Mit dem neuen Gesetz über den Personentransport mit Taxis und Limousinen (PTLG) soll das Taxi- und Limousinenwesen für den ganzen Kanton einheitlich geregelt werden. Der Kantonsrat hatte den Regierungsrat beauftragt, eine Gesetzesvorlage auszuarbeiten, die das Taxiwesen in minimalster Form kantonal regelt, den freien Marktzugang sicherstellt und sich positiv auf die Qualität der Angebote auswirkt. Der entsprechende Gesetzesentwurf des Regierungsrates für ein Taxigesetz baute auf der heute geltenden Zuständigkeit der Gemeinden auf, legte aber für den ganzen Kanton einheitliche Anforderungen an die Bewilligungen fest.

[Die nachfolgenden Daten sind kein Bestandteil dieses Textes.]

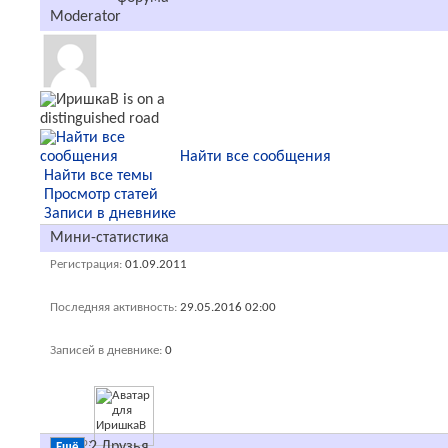
Moderator
Найти все сообщения
Найти все темы
Просмотр статей
Записи в дневнике
Мини-статистика
Регистрация
01.09.2011
Последняя активность
29.05.2016
02:00
Записей в дневнике
0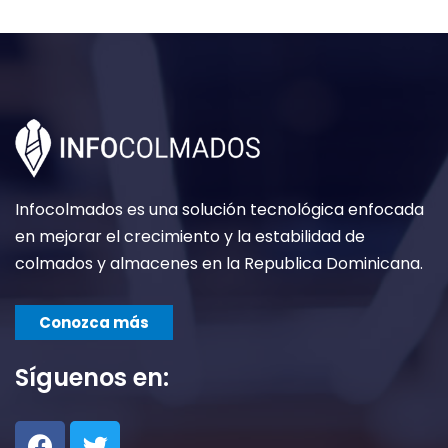
Infocolmados es una solución tecnológica enfocada
en mejorar el crecimiento y la estabilidad de
colmados y almacenes en la Republica Dominicana.
Conozca más
Síguenos en:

Der Vorschlag des Regierungsrates ging dem Kantonsrat zu wenig weit und wurde deshalb in zwei Punkten ergänzt: Erstens sollen die Vergabe der Bewilligungen und der Verwaltungsvollzug durch die kantonale Verwaltung erfolgen, und zweitens wurde der Anwendungsbereich des Gesetzes auf Limousinendienste ausgedehnt, worunter unter anderem Angebote zur Personenbeförderung des Unternehmens Uber fallen. Das nun zur Abstimmung gelangende Gesetz sieht für solche Dienste eine Meldepflicht sowie eine Pflicht zur Kennzeichnung der Fahrzeuge mit einer Plakette vor. Gegen das neue Gesetz wurde das Kantonsratsreferendum ergriffen. Der Kantonsrat empfiehlt Ja, die Regierung Nein.

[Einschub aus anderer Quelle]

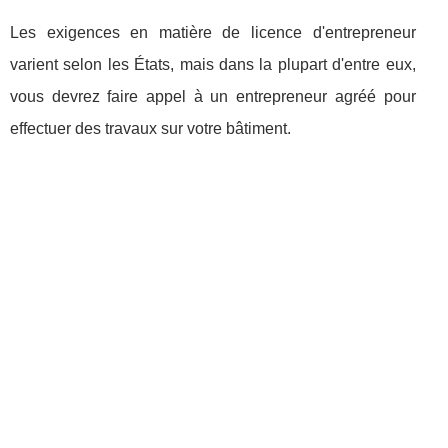
Les exigences en matière de licence d'entrepreneur
varient selon les États, mais dans la plupart d'entre eux,
vous devrez faire appel à un entrepreneur agréé pour
effectuer des travaux sur votre bâtiment.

Kanton Zürich: Projekt Rosengartentram und Rosengartentunnel in der Stadt Zürich

 

Die Rosengartenstrasse in der Stadt Zürich ist eine der am stärksten befahrenen Strassen der Schweiz, die mitten durch ein Wohngebiet führt. Bis zu 56'000 Fahrzeuge befahren täglich diese wichtige Verbindungsachse. Staus, Wartezeiten, Verkehrsüberlastungen und Beeinträchtigungen des öffentlichen Verkehrs gehören hier seit Jahrzehnten zum Alltag. Zudem sind die angrenzenden Wohngebiete übermässig Lärm- und Schadstoffemissionen ausgesetzt, und eine Weiterentwicklung der Quartiere ist nicht möglich. Das Gesamtprojekt Rosengartentram und Rosengartentunnel soll diese Situation nachhaltig verbessern, indem die Achse vom oberirdischen Strassenverkehr entlastet und der öffentliche Verkehr gestärkt wird. Regierungsrat und Kantonsrat haben sich deshalb für ein Spezialgesetz und für einen Rahmenkredit von 1100 Millionen Franken zur Umsetzung des Gesamtverkehrsprojekts Rosengartentram und Rosengartentunnel ausgesprochen. Gegen die Vorlage wurden das Volks- und das Gemeindereferendum ergriffen. Für die Umsetzung des Gesamtprojekts müssen sowohl das Spezialgesetz als auch der Rahmenkredit angenommen werden. Kantonsrat und Regierung empfehlen ein Ja.